Config data reload interval -
The interval in seconds that inotify will reload configuration data, including remote configuration imports.
Minimum userid that will be added to user monitoring -
The minimum userid that will be added to path monitoring when the USERS option is specified.
Document root for users -
This is the html/web root for users relative to homedir, when this option is set, users will only have the webdir monitored [ clear option to default monitor entire user homedir ]
Process CPU scheduling priority -
Process CPU scheduling (nice) priority level for scan operations. [ -19 = high prio , 19 = low prio, default = 19 ]

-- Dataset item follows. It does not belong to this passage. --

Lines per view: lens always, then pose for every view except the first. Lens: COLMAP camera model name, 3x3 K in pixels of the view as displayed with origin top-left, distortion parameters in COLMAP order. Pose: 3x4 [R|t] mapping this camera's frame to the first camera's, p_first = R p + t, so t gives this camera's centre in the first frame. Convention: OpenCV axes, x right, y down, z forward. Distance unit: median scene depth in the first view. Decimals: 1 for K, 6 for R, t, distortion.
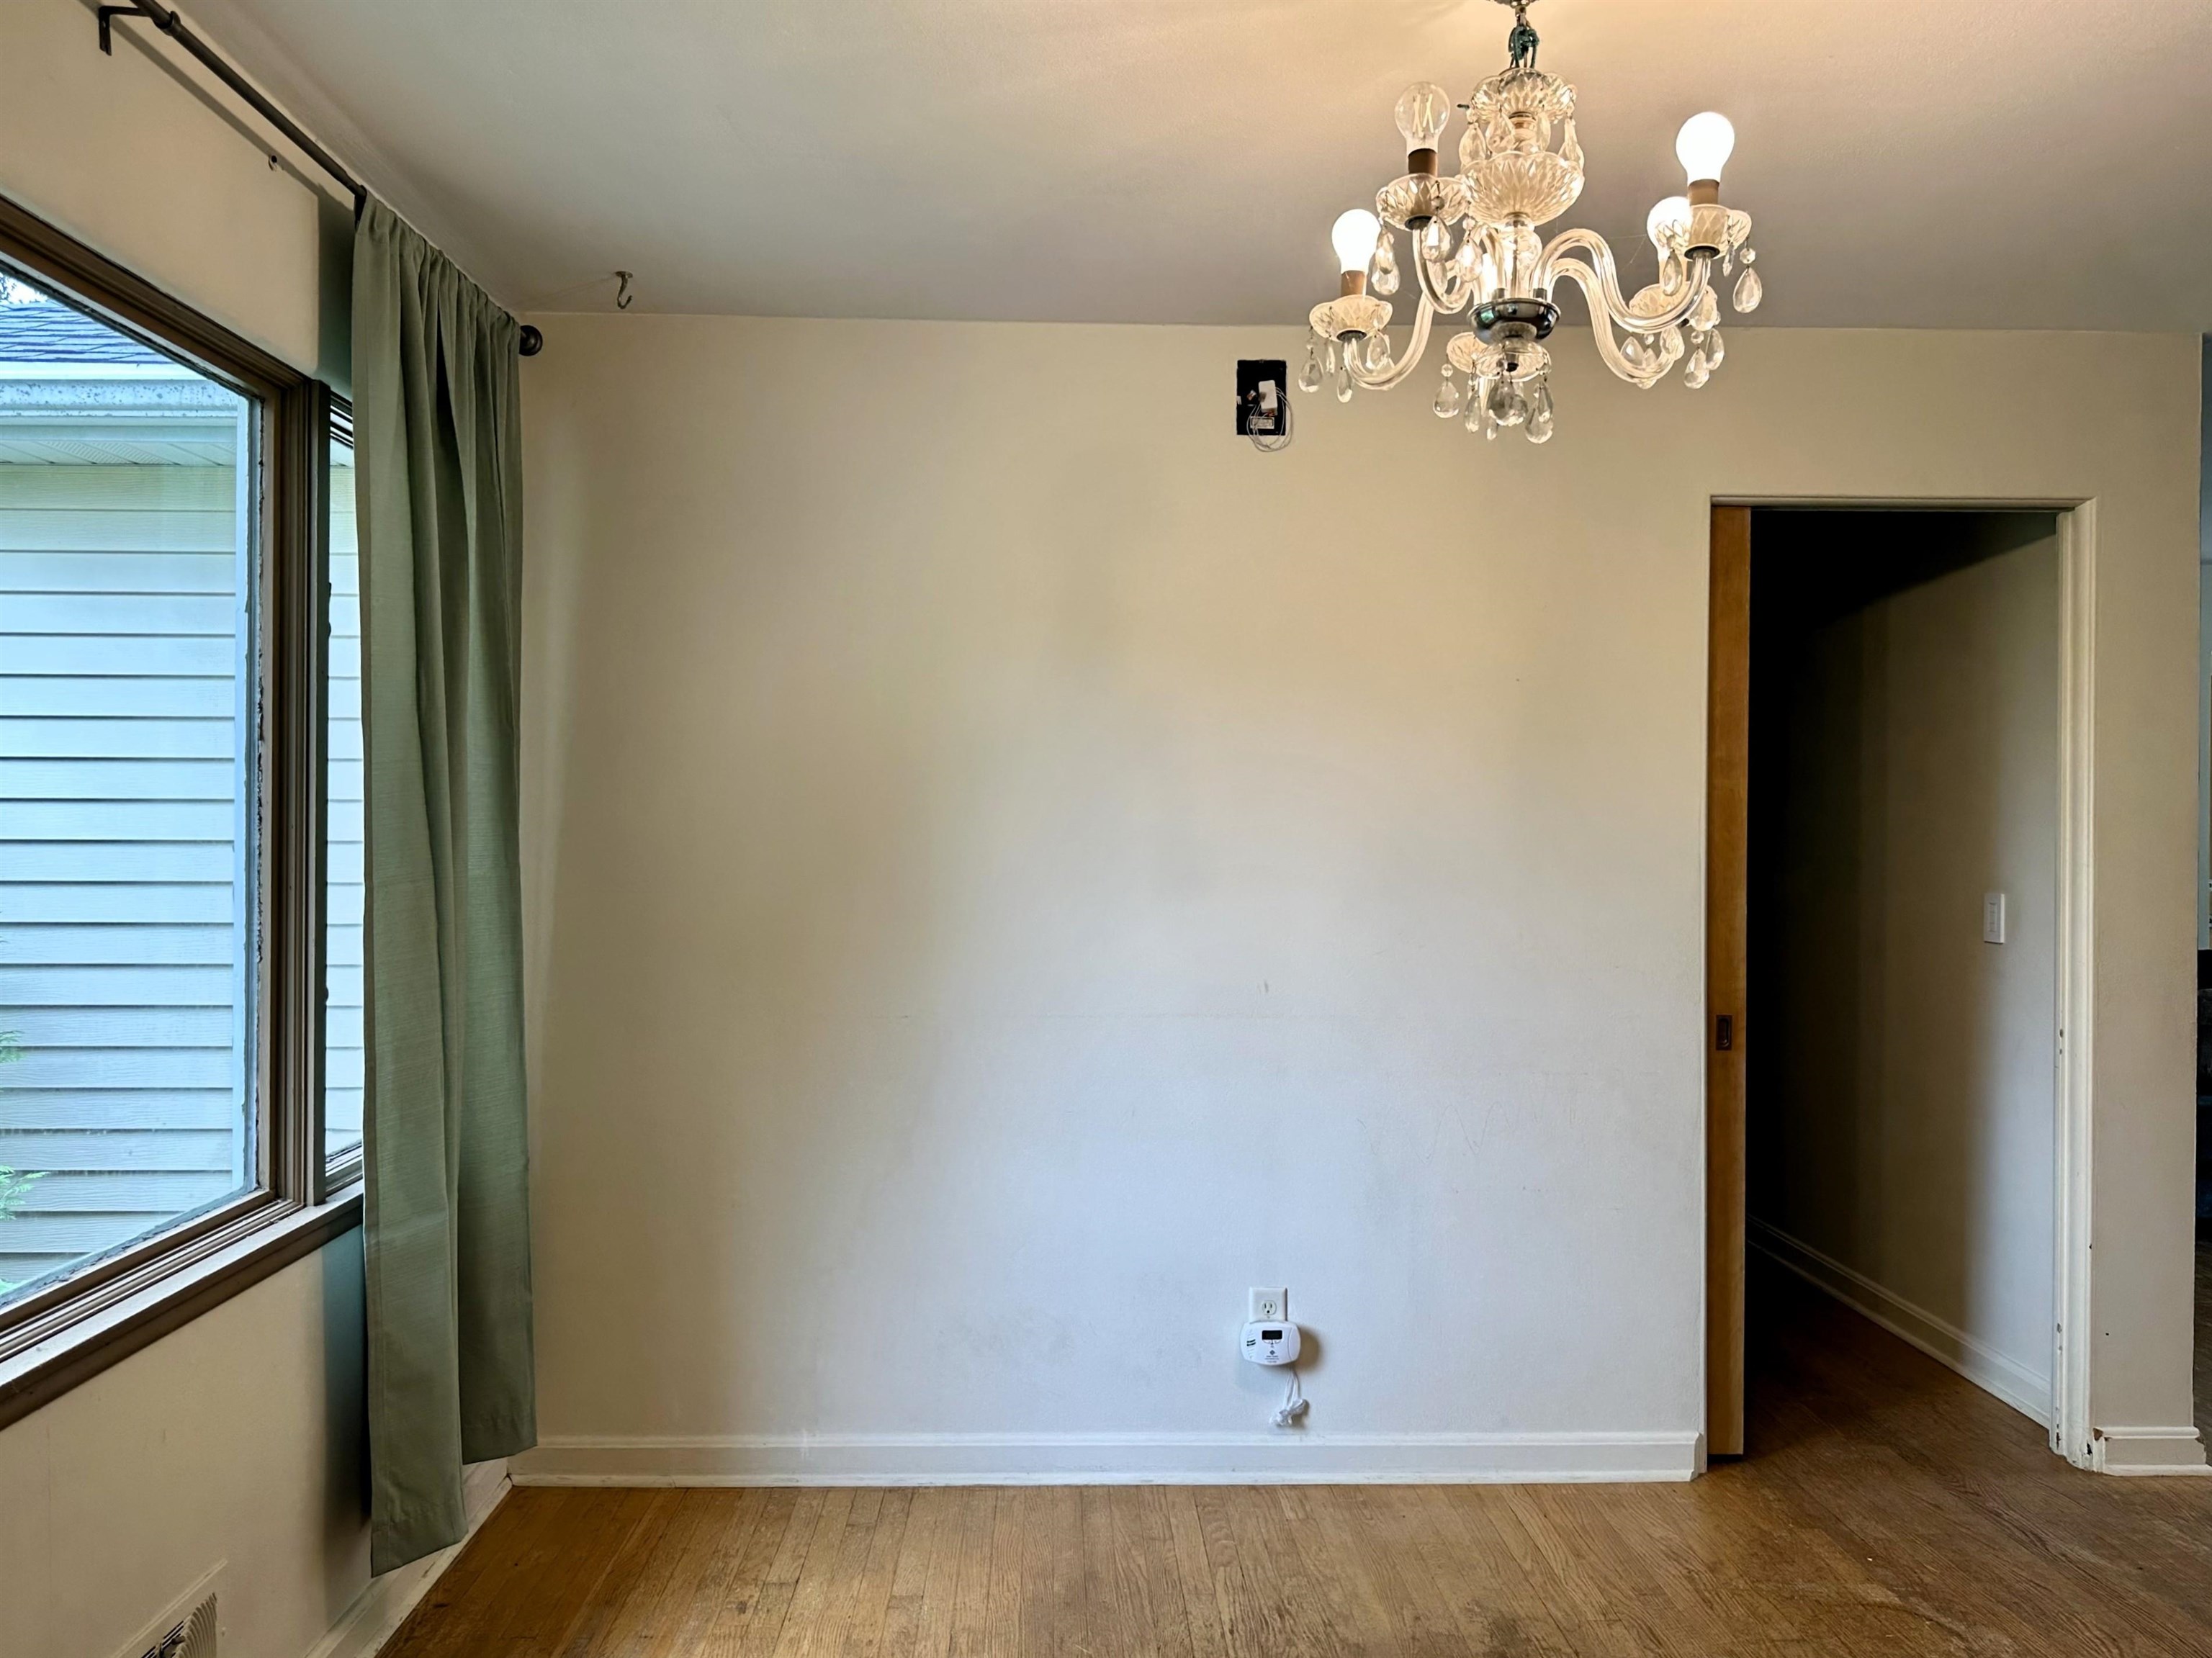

Process IO scheduling priority -
Process IO scheduling (ionice) priority levels for scan operations. (uses cbq best-effort scheduling class [-c2]). [ 0 = most favorable IO, 7 = least favorable IO ]
Process CPU usage limit -
Set hard limit on CPU usage for inotify monitoring processes. This requires the "cpulimit" binary to be available on the server. The values are expressed as relative percentage * N cores on system. An 8 CPU core system would accept values from 0 - 800, a 12 cores system would accept 0 - 1200 etc.
Log every file scanned by inotify monitoring mode; this is not recommended and will drown out your "event_log" file, intended only for debugging purposes.